> [TEXTO PROPORCIONADO]
-------------------------

Más de doscientos bachilleres. Picos de Europa. Un campamento. La experiencia de una amistad que comunica la vida
Es fácil leer en la revista unas líneas sobre la experiencia del campamento de los doscientos y pico bachilleres que este año fueron a Picos de Europa y pasar por alto algunas palabras que sin embargo son cruciales. Sí, precisamente: «campamento», «doscientos y pico» y «bachilleres». Júntense los tres, agítense y se obtendrá un cocktail explosivo, o por lo menos, indigesto.
Ahora, en lugar de pasar la vista velozmente hasta encontrar «la chicha» del artículo, habrás comprendido que por lo menos debes hacer un esfuerzo por imaginar las circunstancias que aquellos tres ingredientes determinan.
Bachilleres. Inconstantes por naturaleza, según una conocida definición. Pero hay que decir que este año en campamento había entre ellos un grupo evidente que durante el año había vivido una auténtica amistad.
Doscientos y pico bachilleres. De Madrid, de Avila, Muga, La Coruña, de Granada, de Córdoba, Tenerife, Valladolid... Chicos de catorce a diecisiete años: algunos llevan tiempo en el movimiento, han ido a escuela de comunidad durante el año; pero muchos, como siempre, son nuevos: invitados por un amigo o un familiar, por un profesor (del que a lo mejor han pasado durante el curso) o por el cura de la parroquia que dice no sé qué de que el cristianismo solo se puede vivir dentro de una compañía.

-------------------------

> [MATERIAL MOSTRADO]
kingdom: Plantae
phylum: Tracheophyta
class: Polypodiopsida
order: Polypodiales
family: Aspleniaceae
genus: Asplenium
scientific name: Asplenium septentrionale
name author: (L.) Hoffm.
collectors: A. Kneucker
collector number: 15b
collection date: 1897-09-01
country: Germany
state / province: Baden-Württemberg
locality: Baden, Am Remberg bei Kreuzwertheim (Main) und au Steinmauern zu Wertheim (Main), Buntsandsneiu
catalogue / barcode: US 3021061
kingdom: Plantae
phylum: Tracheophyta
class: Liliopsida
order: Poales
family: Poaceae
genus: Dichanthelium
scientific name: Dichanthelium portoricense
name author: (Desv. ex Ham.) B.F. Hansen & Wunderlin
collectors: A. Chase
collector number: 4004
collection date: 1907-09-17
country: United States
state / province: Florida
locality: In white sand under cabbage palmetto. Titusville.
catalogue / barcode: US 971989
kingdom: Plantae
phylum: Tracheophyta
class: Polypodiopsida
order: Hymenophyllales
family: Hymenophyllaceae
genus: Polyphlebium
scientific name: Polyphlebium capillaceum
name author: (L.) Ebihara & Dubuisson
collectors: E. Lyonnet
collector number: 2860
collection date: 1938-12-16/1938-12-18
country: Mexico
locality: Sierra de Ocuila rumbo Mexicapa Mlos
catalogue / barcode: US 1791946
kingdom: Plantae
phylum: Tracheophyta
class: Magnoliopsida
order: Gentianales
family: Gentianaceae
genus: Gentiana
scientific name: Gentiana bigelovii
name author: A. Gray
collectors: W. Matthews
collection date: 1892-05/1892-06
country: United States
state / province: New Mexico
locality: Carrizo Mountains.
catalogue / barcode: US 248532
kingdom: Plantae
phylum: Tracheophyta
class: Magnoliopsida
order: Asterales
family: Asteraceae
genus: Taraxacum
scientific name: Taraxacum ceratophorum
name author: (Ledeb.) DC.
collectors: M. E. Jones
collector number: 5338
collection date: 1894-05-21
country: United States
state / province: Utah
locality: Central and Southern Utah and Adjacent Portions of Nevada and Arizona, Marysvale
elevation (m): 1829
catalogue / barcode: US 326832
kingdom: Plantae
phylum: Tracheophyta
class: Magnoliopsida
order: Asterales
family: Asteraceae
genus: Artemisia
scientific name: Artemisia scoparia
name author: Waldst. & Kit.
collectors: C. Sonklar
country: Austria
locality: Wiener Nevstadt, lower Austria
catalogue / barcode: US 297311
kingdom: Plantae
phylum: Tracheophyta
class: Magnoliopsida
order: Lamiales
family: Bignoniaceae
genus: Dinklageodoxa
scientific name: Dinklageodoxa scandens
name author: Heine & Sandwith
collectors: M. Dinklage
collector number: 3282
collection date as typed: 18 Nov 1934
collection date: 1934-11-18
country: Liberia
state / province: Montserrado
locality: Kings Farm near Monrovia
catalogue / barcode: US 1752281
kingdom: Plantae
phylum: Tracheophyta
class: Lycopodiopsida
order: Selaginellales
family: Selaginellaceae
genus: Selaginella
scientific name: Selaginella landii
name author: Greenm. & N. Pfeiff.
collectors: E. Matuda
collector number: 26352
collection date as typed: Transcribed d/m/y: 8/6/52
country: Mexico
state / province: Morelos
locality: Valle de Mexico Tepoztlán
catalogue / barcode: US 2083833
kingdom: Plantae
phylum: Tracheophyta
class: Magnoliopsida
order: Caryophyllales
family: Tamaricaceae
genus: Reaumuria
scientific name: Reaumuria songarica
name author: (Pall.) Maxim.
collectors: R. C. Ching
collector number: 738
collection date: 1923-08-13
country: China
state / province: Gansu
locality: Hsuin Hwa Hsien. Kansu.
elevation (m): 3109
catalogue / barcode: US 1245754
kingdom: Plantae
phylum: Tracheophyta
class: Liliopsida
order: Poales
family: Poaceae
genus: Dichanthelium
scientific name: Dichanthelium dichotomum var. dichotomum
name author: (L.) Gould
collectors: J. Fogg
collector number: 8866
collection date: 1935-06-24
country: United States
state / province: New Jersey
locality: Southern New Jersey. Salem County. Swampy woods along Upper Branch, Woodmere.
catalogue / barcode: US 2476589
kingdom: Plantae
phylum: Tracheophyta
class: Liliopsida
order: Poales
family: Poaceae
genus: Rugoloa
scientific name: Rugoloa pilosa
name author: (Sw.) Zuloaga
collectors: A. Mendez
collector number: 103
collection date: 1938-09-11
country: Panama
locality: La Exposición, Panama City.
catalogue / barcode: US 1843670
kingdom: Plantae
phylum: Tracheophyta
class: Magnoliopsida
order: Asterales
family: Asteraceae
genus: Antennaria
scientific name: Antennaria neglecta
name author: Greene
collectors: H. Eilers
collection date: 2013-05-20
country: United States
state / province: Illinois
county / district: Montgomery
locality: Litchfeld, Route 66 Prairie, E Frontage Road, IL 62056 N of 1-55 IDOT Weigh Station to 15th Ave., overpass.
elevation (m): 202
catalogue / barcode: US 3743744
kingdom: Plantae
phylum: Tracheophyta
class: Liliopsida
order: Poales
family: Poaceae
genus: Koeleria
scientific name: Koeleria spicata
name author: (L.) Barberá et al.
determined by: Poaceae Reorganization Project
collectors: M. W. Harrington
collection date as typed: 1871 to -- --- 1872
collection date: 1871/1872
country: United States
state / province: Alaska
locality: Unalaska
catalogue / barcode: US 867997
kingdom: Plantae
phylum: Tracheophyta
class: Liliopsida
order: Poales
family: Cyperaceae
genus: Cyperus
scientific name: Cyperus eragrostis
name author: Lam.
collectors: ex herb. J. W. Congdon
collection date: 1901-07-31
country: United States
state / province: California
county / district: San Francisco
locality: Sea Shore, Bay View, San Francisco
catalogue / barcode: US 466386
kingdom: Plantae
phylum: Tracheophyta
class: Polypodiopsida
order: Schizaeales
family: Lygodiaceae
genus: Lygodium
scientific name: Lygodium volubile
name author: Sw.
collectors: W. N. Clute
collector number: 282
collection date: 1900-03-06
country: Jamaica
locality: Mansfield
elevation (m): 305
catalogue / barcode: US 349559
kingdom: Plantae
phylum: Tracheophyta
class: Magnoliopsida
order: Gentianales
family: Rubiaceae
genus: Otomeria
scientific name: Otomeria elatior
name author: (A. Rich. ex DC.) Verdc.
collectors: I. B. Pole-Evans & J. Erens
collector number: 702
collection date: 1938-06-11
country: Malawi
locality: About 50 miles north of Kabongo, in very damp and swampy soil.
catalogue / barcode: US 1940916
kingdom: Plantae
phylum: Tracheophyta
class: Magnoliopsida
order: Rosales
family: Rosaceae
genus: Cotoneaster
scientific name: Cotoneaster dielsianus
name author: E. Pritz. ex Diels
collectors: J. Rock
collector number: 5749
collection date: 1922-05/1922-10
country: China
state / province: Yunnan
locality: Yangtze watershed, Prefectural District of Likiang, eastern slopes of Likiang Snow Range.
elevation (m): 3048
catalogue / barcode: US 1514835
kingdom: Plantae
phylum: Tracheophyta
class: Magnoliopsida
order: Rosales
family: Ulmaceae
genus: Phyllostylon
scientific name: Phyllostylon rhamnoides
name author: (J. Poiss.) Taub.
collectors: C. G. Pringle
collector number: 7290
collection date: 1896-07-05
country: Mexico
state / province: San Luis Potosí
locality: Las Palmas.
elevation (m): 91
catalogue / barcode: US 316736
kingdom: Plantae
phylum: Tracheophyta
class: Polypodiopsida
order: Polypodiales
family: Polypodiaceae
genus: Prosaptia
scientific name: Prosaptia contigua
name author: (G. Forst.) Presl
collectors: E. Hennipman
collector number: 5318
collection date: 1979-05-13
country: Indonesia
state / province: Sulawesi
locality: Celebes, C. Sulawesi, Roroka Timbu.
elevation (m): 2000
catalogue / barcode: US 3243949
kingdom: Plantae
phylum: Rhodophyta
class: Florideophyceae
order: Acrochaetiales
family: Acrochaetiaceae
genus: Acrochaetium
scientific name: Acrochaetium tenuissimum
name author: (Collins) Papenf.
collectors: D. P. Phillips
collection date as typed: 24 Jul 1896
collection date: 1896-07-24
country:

-------------------------

> [LAS TAREAS]
(a) Enumera todos los lugares de procedencia de los bachilleres que nombra el texto sobre el campamento en Picos de Europa.
(b) Prosigue el texto sobre el campamento en Picos de Europa a partir de su último párrafo.

> [RESPUESTAS POR TAREA]
(a) Madrid, Avila, Muga, La Coruña, Granada, Córdoba, Tenerife y Valladolid.

(b)
Doscientos y pico bachilleres en un campamento. Realmente es complicada la infraestructura que esto exige: la finca, los problemas con los propietarios colindantes, la cocina, las tiendas apiñadas, el abastecimiento de agua, el generador eléctrico, las letrinas, el lugar del baño...
Y sin embargo, siendo parecidas las circunstancias, hay algo que hace que nuestro campamento sea diferente a cualquiera de los muchos que se organizan, con más o menos eficiencia, en las mismas fechas. Algo que, como después dice uno de los bachilleres, sólo hay que reconocerlo y seguirlo. Es sencillo, pero llena de estupor, ya que sin ello no sucedería nada de extraordinario durante esos once días: Cristo realmente está presente.
Y los que han ido a los Picos con una actitud abierta (aunque esperasen otra cosa, otro campamento más) de improviso, en la normalidad de los gestos más banales y sin pretenderlo, lo han encontrado.
¿Cómo es esta normalidad?
«Para mí este campamento ha sido una experiencia de libertad. He hecho de todo: desde pasarme tres días montando el campamento, a jugar como un loco o limpiar las letrinas. Y me he divertido en todos los momentos porque estaba con mis amigos y porque la razón para hacer las cosas es siempre la misma»... «A pesar de que físicamente llegaba agotada a la tienda debido a las mil cosas que hacíamos, en el fondo he descansado porque el motivo por el que hacíamos las cosas estaba siempre presente. Es esto lo que descansa y da tranquilidad. Y eso que muchas cosas eran tan rutinarias como la vida normal (fregar, pelar patatas para doscientos, soportar al otro cuando está cansado, etc.)»... «La amistad se porte en juego no como un impulso de generosidad sirio como una razón más grande que mi propio yo. De modo que yo no haría muchas de estas cosas si estuviese solo».
Bueno, pero después están las famosas marchas. La noche anterior, una sesión de mentalización: la prudencia en la montaña, la ropa y calzado adecuados, el paso y la respiración... Y al día siguiente por la mañana, todos a escrutar el cielo esperando el momento en que la lluvia, por fin, nos deje salir...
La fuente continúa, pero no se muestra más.